■ Work instruction
Word for word, copy the records and drop the pictures.

■ Dataset entries

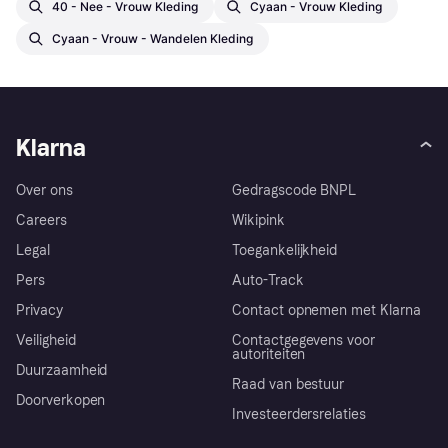
40 - Nee - Vrouw Kleding
Cyaan - Vrouw Kleding
Cyaan - Vrouw - Wandelen Kleding
Klarna
Over ons
Gedragscode BNPL
Careers
Wikipink
Legal
Toegankelijkheid
Pers
Auto-Track
Privacy
Contact opnemen met Klarna
Veiligheid
Contactgegevens voor
autoriteiten
Duurzaamheid
Raad van bestuur
Doorverkopen
Investeerdersrelaties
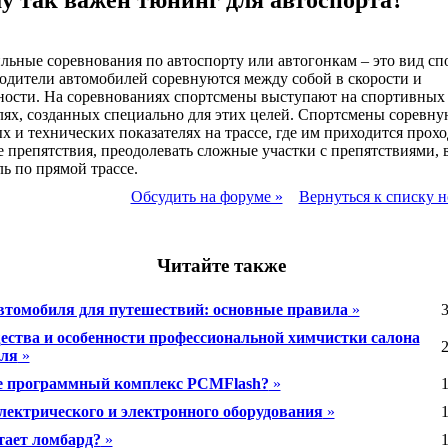
у так важен тюнинг для автоспорта?
ьные соревнования по автоспорту или автогонкам – это вид спо
одители автомобилей соревнуются между собой в скорости и
ности. На соревнованиях спортсмены выступают на спортивных
ях, созданных специально для этих целей. Спортсмены соревну
х и технических показателях на трассе, где им приходится прох
 препятствия, преодолевать сложные участки с препятствиями, 
ь по прямой трассе.
Обсудить на форуме »
Вернуться к списку н
Читайте также
втомобиля для путешествий: основные правила
»
3
ства и особенности профессиональной химчистки салона
2
иля
»
е программный комплекс PCMFlash?
»
1
лектрического и электронного оборудования
»
1
тает ломбард?
»
1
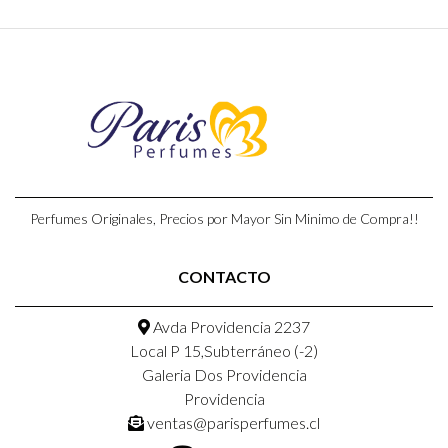
Perfumes Originales, Precios por Mayor Sin Minimo de Compra!!
CONTACTO
Avda Providencia 2237
Local P 15,Subterráneo (-2)
Galeria Dos Providencia
Providencia
ventas@parisperfumes.cl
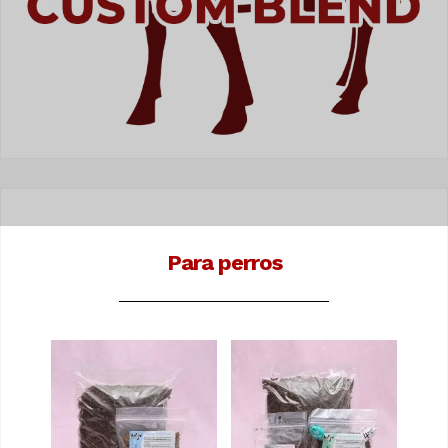
Para perros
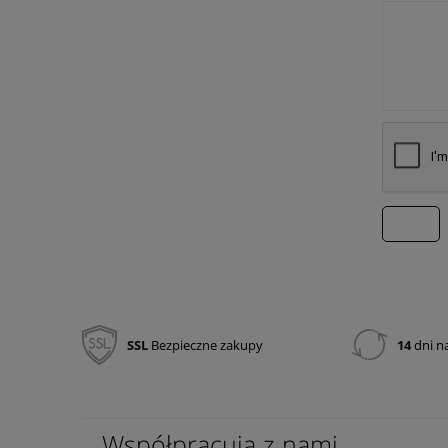
wyślij
SSL
Bezpieczne zakupy
14
dni n
Współpracują z nami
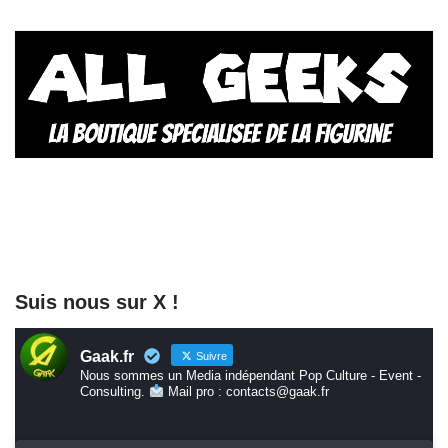
Suis nous sur X !
Gaak.fr
Suivre
Nous sommes un Media indépendant Pop Culture - Event -
Consulting.
Mail pro : contacts@gaak.fr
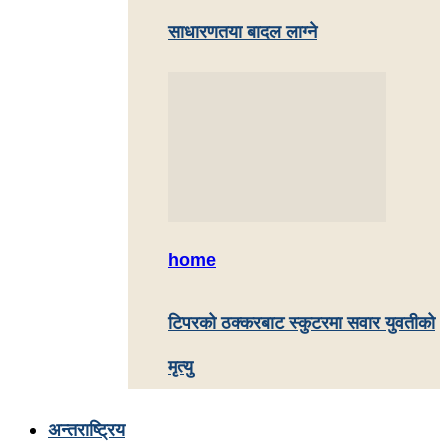
साधारणतया बादल लाग्ने
home
टिपरको ठक्करबाट स्कुटरमा सवार युवतीको
मृत्यु
अन्तराष्ट्रिय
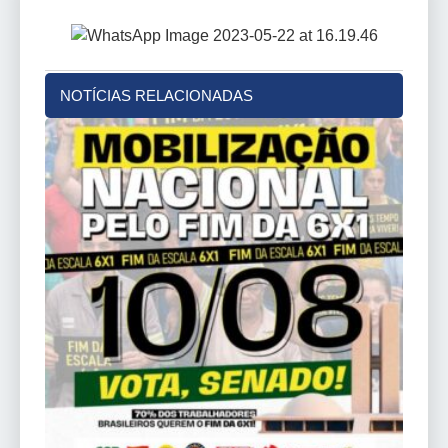
NOTÍCIAS RELACIONADAS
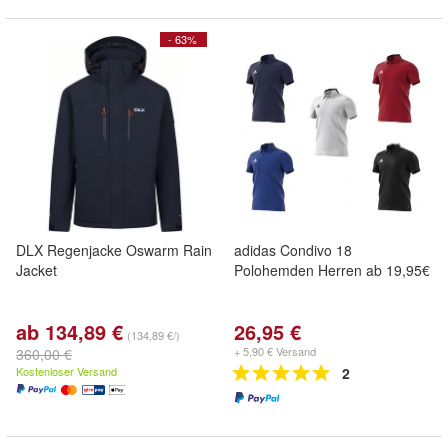
- 63%
DLX Regenjacke Oswarm Rain
adidas Condivo 18
Jacket
Polohemden Herren ab 19,95€
ab 134,89 €
26,95 €
(134,89 €/)
+ 5,90 € Versand
360,00 €
Kostenloser Versand
2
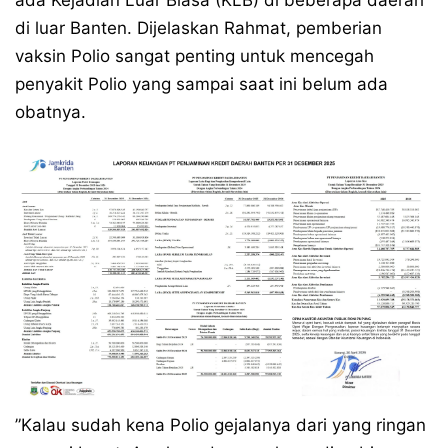
ada Kejadian Luar Biasa (KLB) di beberapa daerah
di luar Banten. Dijelaskan Rahmat, pemberian
vaksin Polio sangat penting untuk mencegah
penyakit Polio yang sampai saat ini belum ada
obatnya.
”Kalau sudah kena Polio gejalanya dari yang ringan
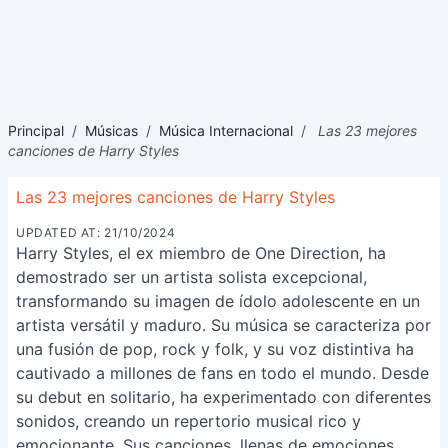
Principal
/
Músicas
/
Música Internacional
/
Las 23 mejores
canciones de Harry Styles
Las 23 mejores canciones de Harry Styles
UPDATED AT: 21/10/2024
Harry Styles, el ex miembro de One Direction, ha
demostrado ser un artista solista excepcional,
transformando su imagen de ídolo adolescente en un
artista versátil y maduro. Su música se caracteriza por
una fusión de pop, rock y folk, y su voz distintiva ha
cautivado a millones de fans en todo el mundo. Desde
su debut en solitario, ha experimentado con diferentes
sonidos, creando un repertorio musical rico y
emocionante. Sus canciones, llenas de emociones,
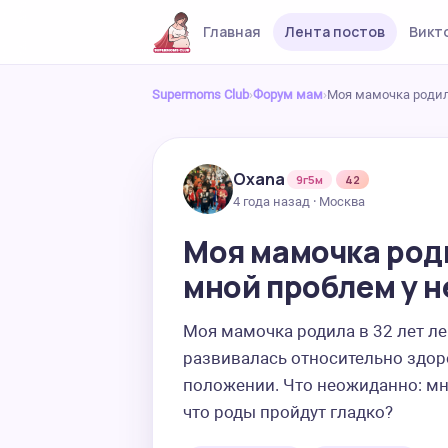
Главная
Лента постов
Викт
Supermoms Club
›
Форум мам
›
Моя мамочка родила
Oxana
9г5м
42
4 года назад · Москва
Моя мамочка роди
мной проблем у не
Моя мамочка родила в 32 лет лег
развивалась относительно здоро
положении. Что неожиданно: мне 
что роды пройдут гладко?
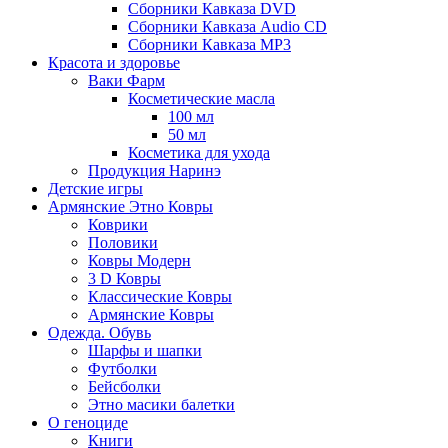
Сборники Кавказа DVD
Сборники Кавказа Audio CD
Сборники Кавказа MP3
Красота и здоровье
Ваки Фарм
Косметические масла
100 мл
50 мл
Косметика для ухода
Продукция Наринэ
Детские игры
Армянские Этно Ковры
Коврики
Половики
Ковры Модерн
3 D Ковры
Классические Ковры
Армянские Ковры
Одежда. Обувь
Шарфы и шапки
Футболки
Бейсболки
Этно масики балетки
О геноциде
Книги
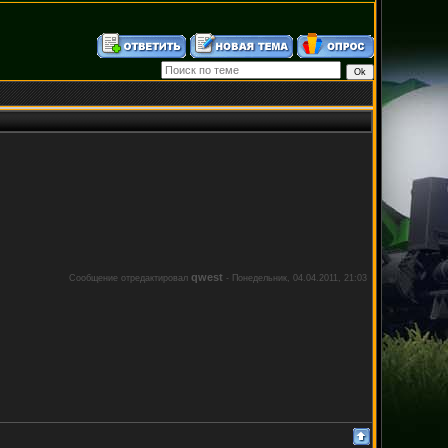
qwest
Сообщение отредактировал
-
Понедельник, 04.04.2011, 21:03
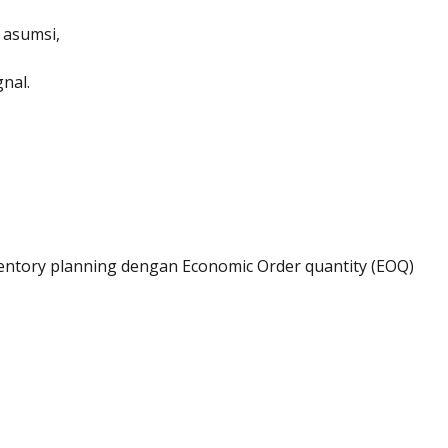
 asumsi,
nal.
ventory planning dengan Economic Order quantity (EOQ)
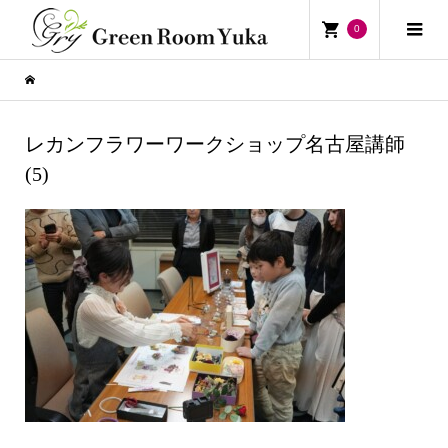
0
レカンフラワーワークショップ名古屋講師
(5)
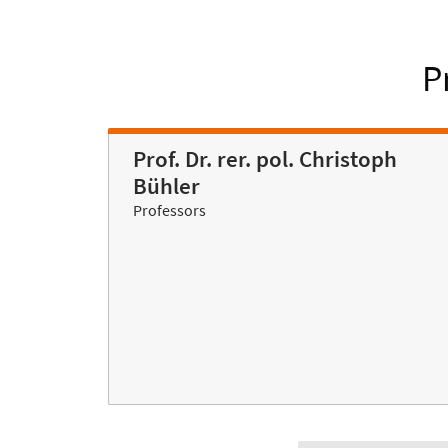
P
Prof. Dr. rer. pol. Christoph
Bühler
Professors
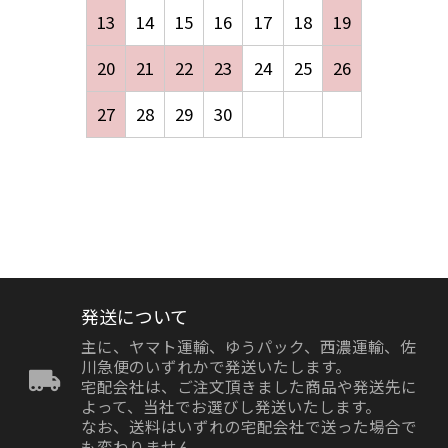
13
14
15
16
17
18
19
20
21
22
23
24
25
26
27
28
29
30
発送について
主に、ヤマト運輸、ゆうパック、西濃運輸、佐
川急便のいずれかで発送いたします。
宅配会社は、ご注文頂きました商品や発送先に
よって、当社でお選びし発送いたします。
なお、送料はいずれの宅配会社で送った場合で
も変わりません。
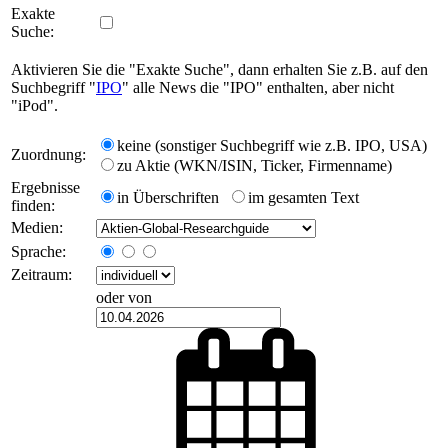
Exakte
Suche:
Aktivieren Sie die "Exakte Suche", dann erhalten Sie z.B. auf den
Suchbegriff "
IPO
" alle News die "IPO" enthalten, aber nicht
"iPod".
keine (sonstiger Suchbegriff wie z.B. IPO, USA)
Zuordnung:
zu Aktie (WKN/ISIN, Ticker, Firmenname)
Ergebnisse
in Überschriften
im gesamten Text
finden:
Medien:
Sprache:
Zeitraum:
oder von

■ Solution to this exercise
40 - Nee - Vrouw Kleding
Cyaan - Vrouw Kleding
Cyaan - Vrouw - Wandelen Kleding
Klarna
Over ons
Gedragscode BNPL
Careers
Wikipink
Legal
Toegankelijkheid
Pers
Auto-Track
Privacy
Contact opnemen met Klarna
Veiligheid
Contactgegevens voor
autoriteiten
Duurzaamheid
Raad van bestuur
Doorverkopen
Investeerdersrelaties
у так важен тюнинг для автоспорта?
ьные соревнования по автоспорту или автогонкам – это вид спо
одители автомобилей соревнуются между собой в скорости и
ности. На соревнованиях спортсмены выступают на спортивных
ях, созданных специально для этих целей. Спортсмены соревну
х и технических показателях на трассе, где им приходится прох
 препятствия, преодолевать сложные участки с препятствиями, 
ь по прямой трассе.
Обсудить на форуме »
Вернуться к списку н
Читайте также
втомобиля для путешествий: основные правила
»
3
ства и особенности профессиональной химчистки салона
2
иля
»
е программный комплекс PCMFlash?
»
1
лектрического и электронного оборудования
»
1
тает ломбард?
»
1
Perfumes Originales, Precios por Mayor Sin Minimo de Compra!!
CONTACTO
Avda Providencia 2237
Local P 15,Subterráneo (-2)
Galeria Dos Providencia
Providencia
ventas@parisperfumes.cl
Para perros
wyślij
SSL
Bezpieczne zakupy
14
dni n
Współpracują z nami
Suis nous sur X !
Gaak.fr
Suivre
Nous sommes un Media indépendant Pop Culture - Event -
Consulting.
Mail pro : contacts@gaak.fr
साधारणतया बादल लाग्ने
home
टिपरको ठक्करबाट स्कुटरमा सवार युवतीको
मृत्यु
अन्तराष्ट्रिय
NOTÍCIAS RELACIONADAS
- 63%
DLX Regenjacke Oswarm Rain
adidas Condivo 18
Jacket
Polohemden Herren ab 19,95€
ab 134,89 €
26,95 €
(134,89 €/)
+ 5,90 € Versand
360,00 €
Kostenloser Versand
2
ada Kejadian Luar Biasa (KLB) di beberapa daerah
di luar Banten. Dijelaskan Rahmat, pemberian
vaksin Polio sangat penting untuk mencegah
penyakit Polio yang sampai saat ini belum ada
obatnya.
”Kalau sudah kena Polio gejalanya dari yang ringan
Principal
/
Músicas
/
Música Internacional
/
Las 23 mejores
canciones de Harry Styles
Las 23 mejores canciones de Harry Styles
UPDATED AT: 21/10/2024
Harry Styles, el ex miembro de One Direction, ha
demostrado ser un artista solista excepcional,
transformando su imagen de ídolo adolescente en un
artista versátil y maduro. Su música se caracteriza por
una fusión de pop, rock y folk, y su voz distintiva ha
cautivado a millones de fans en todo el mundo. Desde
su debut en solitario, ha experimentado con diferentes
sonidos, creando un repertorio musical rico y
emocionante. Sus canciones, llenas de emociones,
Главная
Лента постов
Викт
Supermoms Club
›
Форум мам
›
Моя мамочка родила
Oxana
9г5м
42
4 года назад · Москва
Моя мамочка роди
мной проблем у не
Моя мамочка родила в 32 лет лег
развивалась относительно здоро
положении. Что неожиданно: мне 
что роды пройдут гладко?
Сборники Кавказа DVD
Сборники Кавказа Audio CD
Сборники Кавказа MP3
Красота и здоровье
Ваки Фарм
Косметические масла
100 мл
50 мл
Косметика для ухода
Продукция Наринэ
Детские игры
Армянские Этно Ковры
Коврики
Половики
Ковры Модерн
3 D Ковры
Классические Ковры
Армянские Ковры
Одежда. Обувь
Шарфы и шапки
Футболки
Бейсболки
Этно масики балетки
О геноциде
Книги
qwest
Сообщение отредактировал
-
Понедельник, 04.04.2011, 21:03
 asumsi,
nal.
ventory planning dengan Economic Order quantity (EOQ)
0
レカンフラワーワークショップ名古屋講師
(5)
P
Prof. Dr. rer. pol. Christoph
Bühler
Professors
13
14
15
16
17
18
19
20
21
22
23
24
25
26
27
28
29
30
発送について
主に、ヤマト運輸、ゆうパック、西濃運輸、佐
川急便のいずれかで発送いたします。
宅配会社は、ご注文頂きました商品や発送先に
よって、当社でお選びし発送いたします。
なお、送料はいずれの宅配会社で送った場合で
も変わりません。
Exakte
Suche:
Aktivieren Sie die "Exakte Suche", dann erhalten Sie z.B. auf den
Suchbegriff "
IPO
" alle News die "IPO" enthalten, aber nicht
"iPod".
keine (sonstiger Suchbegriff wie z.B. IPO, USA)
Zuordnung:
zu Aktie (WKN/ISIN, Ticker, Firmenname)
Ergebnisse
in Überschriften
im gesamten Text
finden:
Medien:
Sprache:
Zeitraum:
oder von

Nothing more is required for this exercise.